The quadrilateral obtained by joining the mid-points (in order) of the sides of quadrilateral ABCD is :

1. rectangle

2. rhombus

3. parallelogram

4. square

Let ABCD be the quadrilateral. P, Q, R and S are the mid-points of sides AB, BC, CD and DA.

Join PQRS, AC and BD.

By mid-point theorem,

The line segment joining the mid-points of any two sides of a triangle is parallel to the third side and is equal to half of it.

In △ ABC,

P and Q are mid-points of sides AB and BC respectively.

∴ PQ || AC and PQ = $\dfrac{1}{2}AC$ (By mid-point theorem) …….(1)

In △ ADC,

S and R are mid-points of sides AD and DC respectively.

∴ SR || AC and SR = $\dfrac{1}{2}AC$ (By mid-point theorem) ……..(2)

From equations (1) and (2), we get :

⇒ PQ = SR and PQ || SR.

In △ ABD,

P and S are mid-points of sides AB and AD respectively.

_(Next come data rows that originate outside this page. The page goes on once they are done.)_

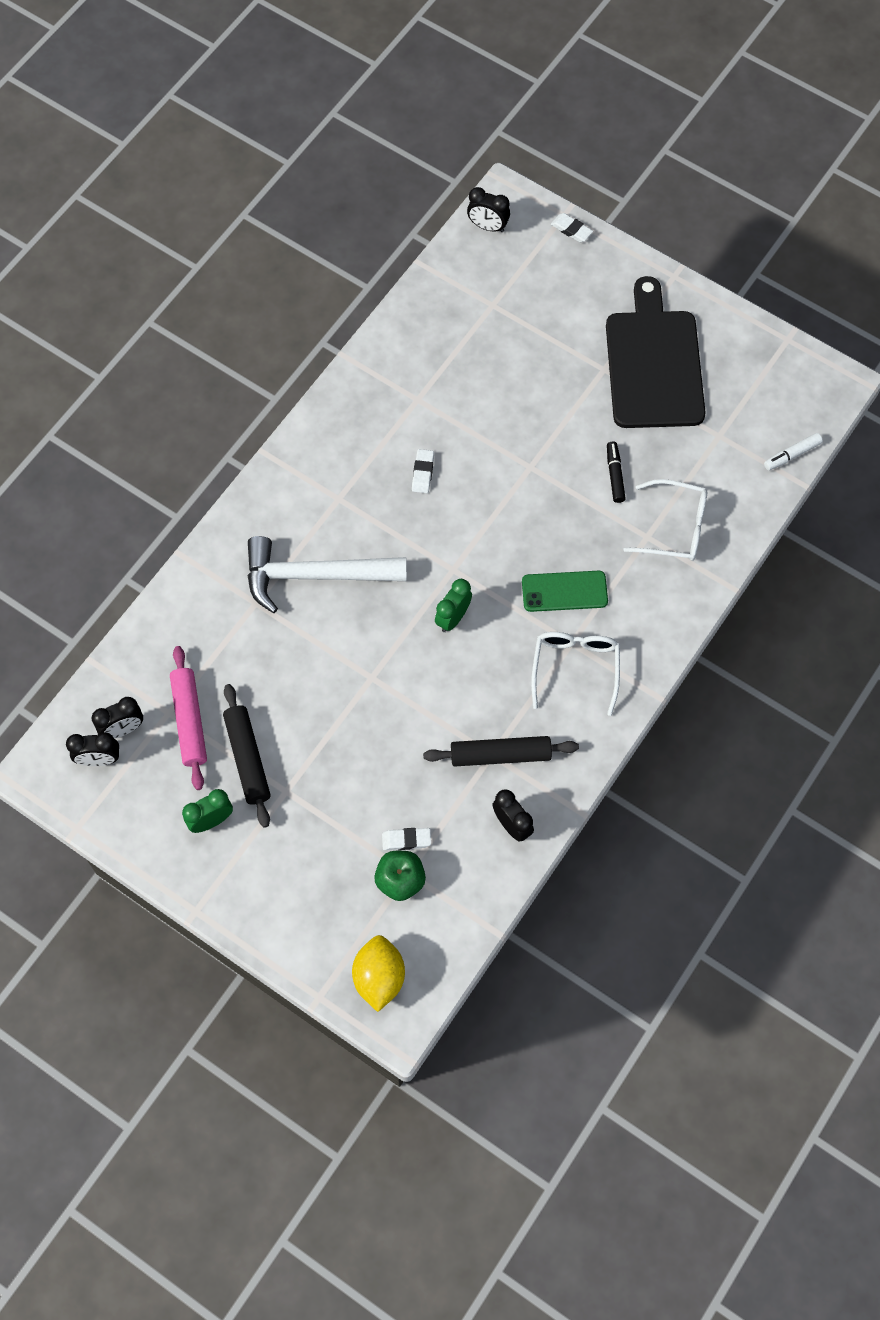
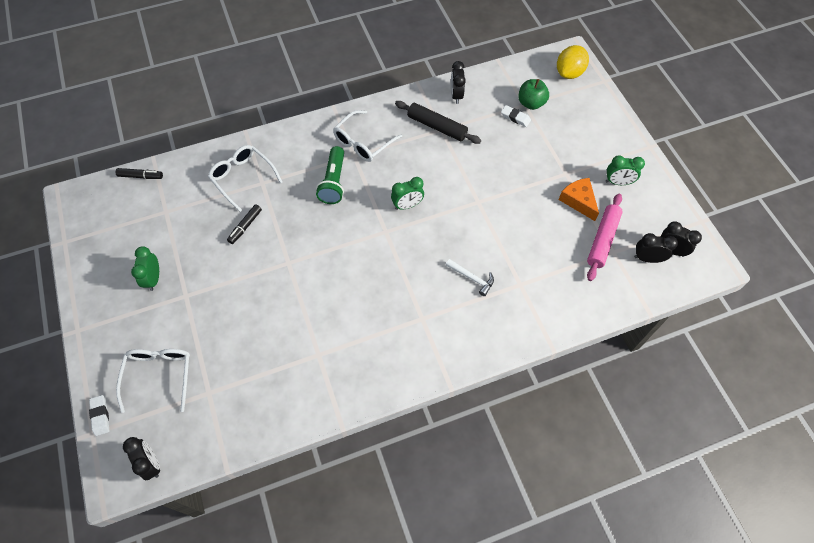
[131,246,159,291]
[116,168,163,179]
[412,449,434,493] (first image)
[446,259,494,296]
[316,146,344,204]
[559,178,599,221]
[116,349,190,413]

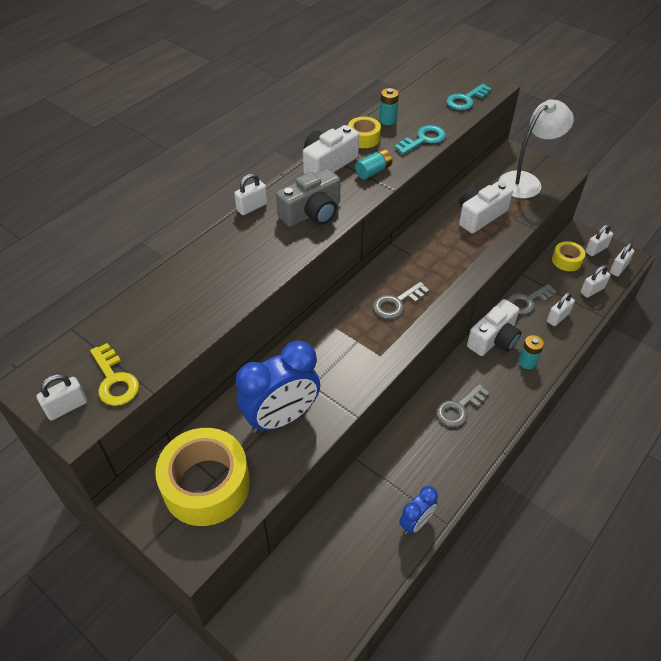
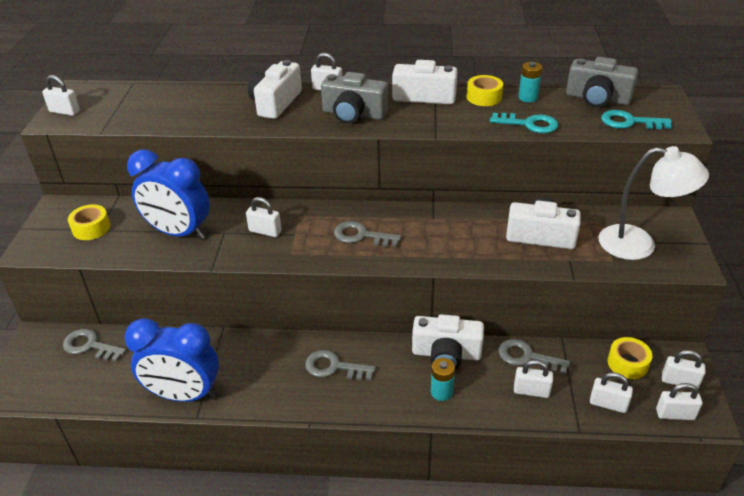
[355,149,392,179] (first image)
[90,343,139,406] (first image)
[68,204,110,240]
[125,318,219,402]
[566,57,638,107]
[248,60,302,119]
[246,197,282,237]
[63,329,126,362]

∴ SP || BD and SP = $\dfrac{1}{2}BD$ (By mid-point theorem) …….(3)

In △ CBD,

Q and R are mid-points of sides BC and DC respectively.

∴ QR || BD and QR = $\dfrac{1}{2}BD$ (By mid-point theorem) ……..(4)

From equations (3) and (4), we get :

⇒ SP = QR and SP || QR.

Since, opposite sides are parallel and equal.

∴ PQRS is a parallelogram.

Hence, Option 3 is the correct option.